Please form a caseophilic line to the right. Thank you.

Thursday, September 12, 2013


Two weeks ago I purchased a tin of Mac Baren's Old Dark Fired. The tin blurb frightened me off, initially, as it promised "a bold flake of dark-fired burleys in a well balanced unity with Flue-cured Virginias."
Sounds simple, and somewhat threatening.
Nicotine mania.

Burley has a high nick content, Virginias are medium-high.

Blithely, as if all was well with the world, the tin blurb continued: "this flake is Hot Pressed, meaning that during the pressing, heat is added by steam to the tobaccos which causes the tobacco to intensify the marrying process giving us a bolder tobacco."

Being a bachelor going on four years now, an intensified marrying process is not what I'm about. Television shows like 'Bridezilla' give me the willies, and the typical white wedding with orchids and groomsmen and bridesmaids wearing lilac makes my gorge rise.
Frankly, the American fascination with train wrecks is obscene, and no amount of envious feeling regarding two young people making the social mistake of their lives diminishes the nausea that big vulgar affairs like precisely that engender.
Affairs should always be small, discreet.
NEVER let her parents know.
I digress.

Bugger marriage, it's for Hello Kitty.

The tin blurb ends with: "the robust, earthy flavour of the dark-fired burleys shines through in the taste, and you will experience a deeply satisfying smoke indeed."

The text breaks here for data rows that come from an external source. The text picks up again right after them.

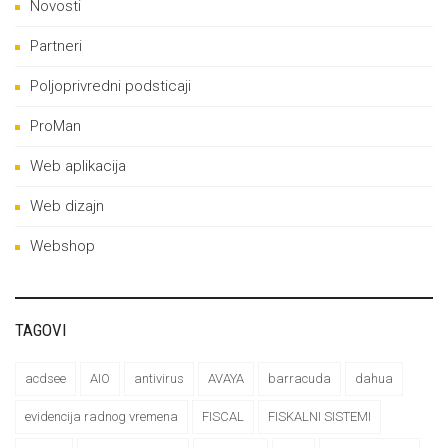
Novosti
Partneri
Poljoprivredni podsticaji
ProMan
Web aplikacija
Web dizajn
Webshop
TAGOVI
acdsee
AIO
antivirus
AVAYA
barracuda
dahua
evidencija radnog vremena
FISCAL
FISKALNI SISTEMI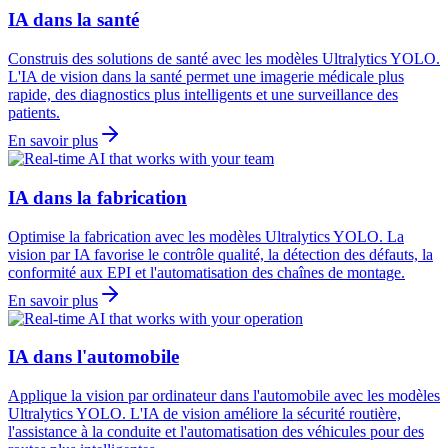
IA dans la santé
Construis des solutions de santé avec les modèles Ultralytics YOLO.
L'IA de vision dans la santé permet une imagerie médicale plus
rapide, des diagnostics plus intelligents et une surveillance des
patients.
En savoir plus
IA dans la fabrication
Optimise la fabrication avec les modèles Ultralytics YOLO. La
vision par IA favorise le contrôle qualité, la détection des défauts, la
conformité aux EPI et l'automatisation des chaînes de montage.
En savoir plus
IA dans l'automobile
Applique la vision par ordinateur dans l'automobile avec les modèles
Ultralytics YOLO. L'IA de vision améliore la sécurité routière,
l'assistance à la conduite et l'automatisation des véhicules pour des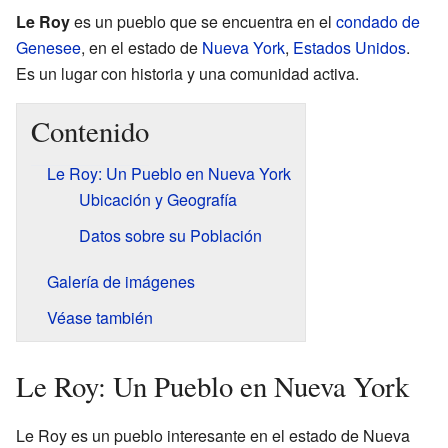
Le Roy
es un pueblo que se encuentra en el
condado de
Genesee
, en el estado de
Nueva York
,
Estados Unidos
.
Es un lugar con historia y una comunidad activa.
Contenido
Le Roy: Un Pueblo en Nueva York
Ubicación y Geografía
Datos sobre su Población
Galería de imágenes
Véase también
Le Roy: Un Pueblo en Nueva York
Le Roy es un pueblo interesante en el estado de Nueva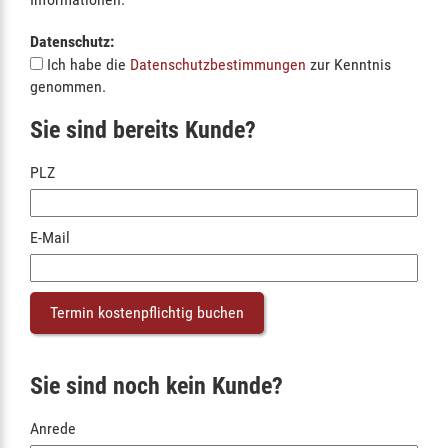
Datenschutz:
Ich habe die
Datenschutzbestimmungen
zur Kenntnis
genommen.
Sie sind bereits Kunde?
PLZ
E-Mail
Sie sind noch kein Kunde?
Anrede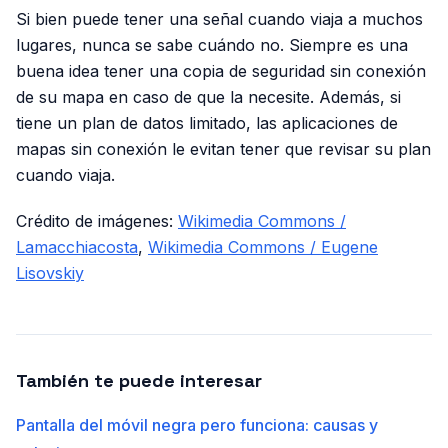
Si bien puede tener una señal cuando viaja a muchos
lugares, nunca se sabe cuándo no. Siempre es una
buena idea tener una copia de seguridad sin conexión
de su mapa en caso de que la necesite. Además, si
tiene un plan de datos limitado, las aplicaciones de
mapas sin conexión le evitan tener que revisar su plan
cuando viaja.
Crédito de imágenes:
Wikimedia Commons /
Lamacchiacosta
,
Wikimedia Commons / Eugene
Lisovskiy
También te puede interesar
Pantalla del móvil negra pero funciona: causas y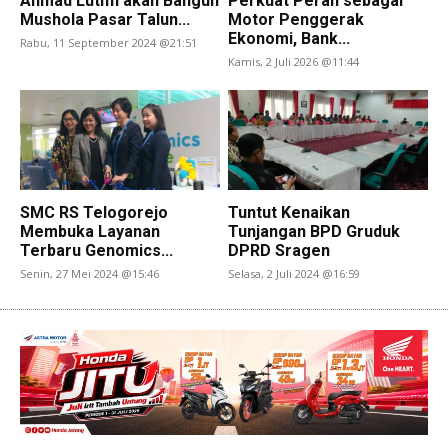
Ahmad Luthfi akan Bangun
Perkuat Peran sebagai
Mushola Pasar Talun...
Motor Penggerak
Ekonomi, Bank...
Rabu, 11 September 2024 @21:51
Kamis, 2 Juli 2026 @11:44
SMC RS Telogorejo
Tuntut Kenaikan
Membuka Layanan
Tunjangan BPD Gruduk
Terbaru Genomics...
DPRD Sragen
Senin, 27 Mei 2024 @15:46
Selasa, 2 Juli 2024 @16:59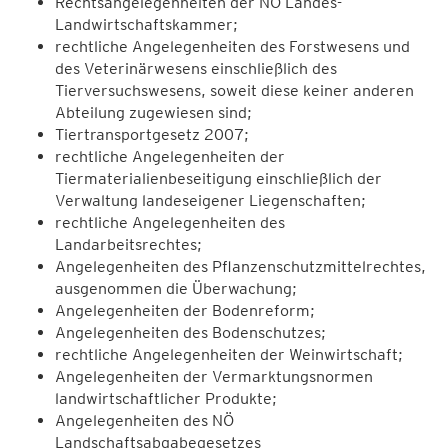
Rechtsangelegenheiten der NÖ Landes-
Landwirtschaftskammer;
rechtliche Angelegenheiten des Forstwesens und
des Veterinärwesens einschließlich des
Tierversuchswesens, soweit diese keiner anderen
Abteilung zugewiesen sind;
Tiertransportgesetz 2007;
rechtliche Angelegenheiten der
Tiermaterialienbeseitigung einschließlich der
Verwaltung landeseigener Liegenschaften;
rechtliche Angelegenheiten des
Landarbeitsrechtes;
Angelegenheiten des Pflanzenschutzmittelrechtes,
ausgenommen die Überwachung;
Angelegenheiten der Bodenreform;
Angelegenheiten des Bodenschutzes;
rechtliche Angelegenheiten der Weinwirtschaft;
Angelegenheiten der Vermarktungsnormen
landwirtschaftlicher Produkte;
Angelegenheiten des NÖ
Landschaftsabgabegesetzes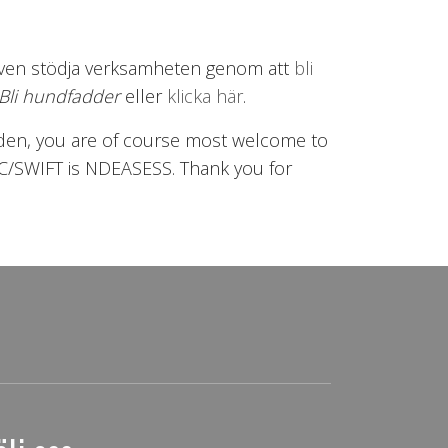
 även stödja verksamheten genom att
bli
 Bli hundfadder
eller
klicka här
.
weden, you are of course most welcome to
/SWIFT is NDEASESS. Thank you for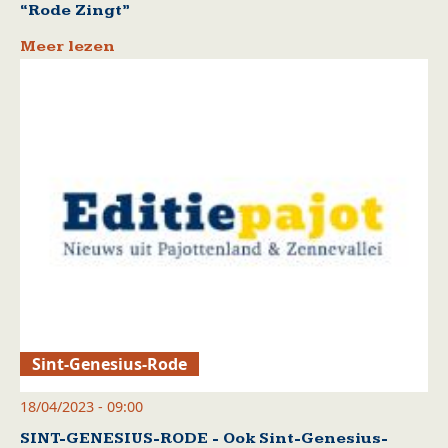
“Rode Zingt”
Meer lezen
Sint-Genesius-Rode
18/04/2023 - 09:00
SINT-GENESIUS-RODE - Ook Sint-Genesius-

Sounds much better. She got out of her virginal whites and put on an old pair of dungarees. Now she's ploughing the field out back.
The appeal of that image melted my resistance.
Bronzed girly biceps and ruddy cheeks.
It is indeed deeply satisfying.
I've bought more tins.

Just to be fair in my estimation of this delightful Danish farmer's daughter, it behooved me to do a comparative tasting of two other similar products: Peterson's Irish Flake, and Samuel Gawith's Bracken Flake.
Both are considered nicotine bullies.

All three products are reviewed below.

By Mac Baren Tobacco.

A rich and fecund reek as soon as you open the tin, and neat narrow strips of dark flake are presented to view once you peal back the gold foil. This stuff smells luscious.
A little rubbing to render it suitable for the pipe, a slight dry, then stuff and light up.
It is surprisingly mild. Easy on the tongue, renders down without complaint to a fine powdery ash, which is pale grey-white. It is such an easy smoke that one finds oneself reaching for the tin several times a day, rather than dimsumming one's way through the smorgasbord on top of the books near the bed.

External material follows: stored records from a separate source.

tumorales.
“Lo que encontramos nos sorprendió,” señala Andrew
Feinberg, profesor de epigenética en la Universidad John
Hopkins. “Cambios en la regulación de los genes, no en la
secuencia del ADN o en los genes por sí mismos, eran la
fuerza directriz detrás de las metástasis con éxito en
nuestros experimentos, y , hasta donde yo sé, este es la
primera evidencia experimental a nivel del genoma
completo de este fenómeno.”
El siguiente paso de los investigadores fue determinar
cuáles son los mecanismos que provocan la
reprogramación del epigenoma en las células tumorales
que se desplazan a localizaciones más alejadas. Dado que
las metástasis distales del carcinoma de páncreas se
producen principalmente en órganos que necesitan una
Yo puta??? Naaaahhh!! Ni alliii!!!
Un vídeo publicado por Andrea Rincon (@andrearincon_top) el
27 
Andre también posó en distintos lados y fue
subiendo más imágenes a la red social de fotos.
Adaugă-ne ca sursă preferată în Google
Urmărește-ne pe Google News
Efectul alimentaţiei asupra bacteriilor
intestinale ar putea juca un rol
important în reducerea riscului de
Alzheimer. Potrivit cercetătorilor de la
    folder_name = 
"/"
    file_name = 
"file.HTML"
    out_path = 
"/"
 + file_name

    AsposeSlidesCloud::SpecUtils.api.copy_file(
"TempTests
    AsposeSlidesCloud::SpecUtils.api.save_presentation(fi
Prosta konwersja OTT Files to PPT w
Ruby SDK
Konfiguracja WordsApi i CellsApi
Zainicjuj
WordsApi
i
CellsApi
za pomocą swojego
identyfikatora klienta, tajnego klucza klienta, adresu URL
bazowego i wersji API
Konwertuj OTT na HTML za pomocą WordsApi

Soon I'll have to crack another tin.

Made exclusively for Peterson of Dublin.

Those damned Irishmen have hair growing inside their mouths, and this blogger is more aware than ever of his own balls. Or is that my own mortality? I'm presently on the floor. And quite naked.

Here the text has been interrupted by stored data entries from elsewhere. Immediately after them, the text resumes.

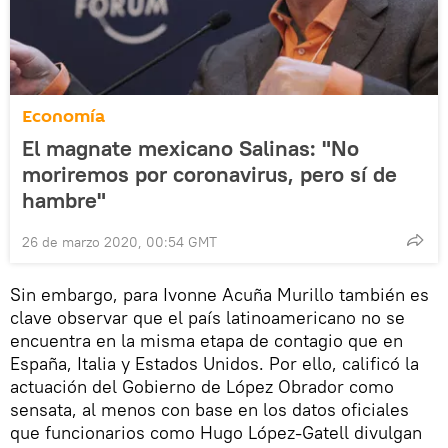
Economía
El magnate mexicano Salinas: "No
moriremos por coronavirus, pero sí de
hambre"
26 de marzo 2020, 00:54 GMT
Sin embargo, para Ivonne Acuña Murillo también es
clave observar que el país latinoamericano no se
encuentra en la misma etapa de contagio que en
España, Italia y Estados Unidos. Por ello, calificó la
actuación del Gobierno de López Obrador como
sensata, al menos con base en los datos oficiales
que funcionarios como Hugo López-Gatell divulgan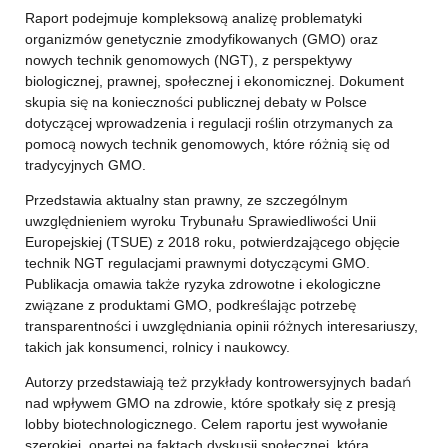
Raport podejmuje kompleksową analizę problematyki
organizmów genetycznie zmodyfikowanych (GMO) oraz
nowych technik genomowych (NGT), z perspektywy
biologicznej, prawnej, społecznej i ekonomicznej. Dokument
skupia się na konieczności publicznej debaty w Polsce
dotyczącej wprowadzenia i regulacji roślin otrzymanych za
pomocą nowych technik genomowych, które różnią się od
tradycyjnych GMO.
Przedstawia aktualny stan prawny, ze szczególnym
uwzględnieniem wyroku Trybunału Sprawiedliwości Unii
Europejskiej (TSUE) z 2018 roku, potwierdzającego objęcie
technik NGT regulacjami prawnymi dotyczącymi GMO.
Publikacja omawia także ryzyka zdrowotne i ekologiczne
związane z produktami GMO, podkreślając potrzebę
transparentności i uwzględniania opinii różnych interesariuszy,
takich jak konsumenci, rolnicy i naukowcy.
Autorzy przedstawiają też przykłady kontrowersyjnych badań
nad wpływem GMO na zdrowie, które spotkały się z presją
lobby biotechnologicznego. Celem raportu jest wywołanie
szerokiej, opartej na faktach dyskusji społecznej, która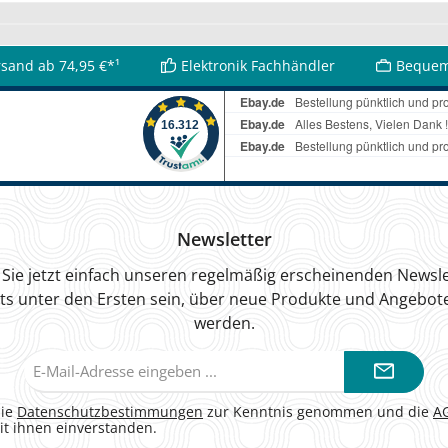
rsand ab 74,95 €*¹
Elektronik Fachhändler
Bequem
Newsletter
Sie jetzt einfach unseren regelmäßig erscheinenden Newsle
ts unter den Ersten sein, über neue Produkte und Angebote
werden.
E-
Mail-
Adresse*
die
Datenschutzbestimmungen
zur Kenntnis genommen und die
A
it ihnen einverstanden.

I bought over four dozen tins of this stuff back in 2008. This is the first tin that I've opened in ages. I had forgotten that it left me weeping for my mommy five years ago July.

Normally I do not review tobacco while in my birthday suit; it isn't dignified. This nicely matured dark flake smells like a superior aftershave: profoundly masculine and butch. I'm used to strong tobaccos, but this stuff is for truck drivers.
Enjoyable, though. Just not something for every week. It may take a while before this tin is finished.

A product of the House of Samuel Gawith & Co.

A tin from 2010. Stinky and rich, like a peat bog. Good thing I'm naked.

Approach this flake, and the nudist smoking it, with caution.

This is remarkably smooth and sweet-tempered for such a complex and disturbed tobacco. Rich, musty, earthy, and rather unpleasant at first whiff of an adventurous nose over the open tin. It reminds me of my gym bag decades ago at high school. After an entire week of sitting in the locker.
But it improves. No, the tin odour never ends up smelling like roses. However it is beguiling stuff to smoke. It has a wonderful velvety mouthfeel that seems sweeter than it is, mesmerizing and therapeutic. Probably not a good tobacco before breakfast, but I don't really care.
The world seems sunnier while smoking this.
It has a goodly nicotine whompus.
I think I'll remain nude.


Quite likely all three tobaccos are topped, in the case of the Gawith near-definitely so. Not unlike St. Bruno, and similar blends.

The Mac Baren product is the most girlish of the three, almost innocent and maidenly. A very nice smoke.
The Gawith is a bit more knowing, but remarkably clean. A stout woman of sensible sexual habits.
The Peterson is a flirtation with someone who may have whips.
You might not want to go home with her.

No, I do not regret acquiring so many tins of the Peterson flake. It's a good product despite being a hairy dangerous old fruit, and in a few more years I may wish to get naked again.
Except this time, I'll eat breakfast first.
Depravity requires a sound meal.

I've got enough Gawith of various types to last me a very long time. It gives me a feeling of profound satisfaction to know that. Several tins of Bracken.

The HH Mac Baren Old Dark Fired is lovely stuff.
I shall smoke it fairly often going forward.
Probably several 100 Gr. tins a year.
Thank you, Danish freaks.
I like your sister.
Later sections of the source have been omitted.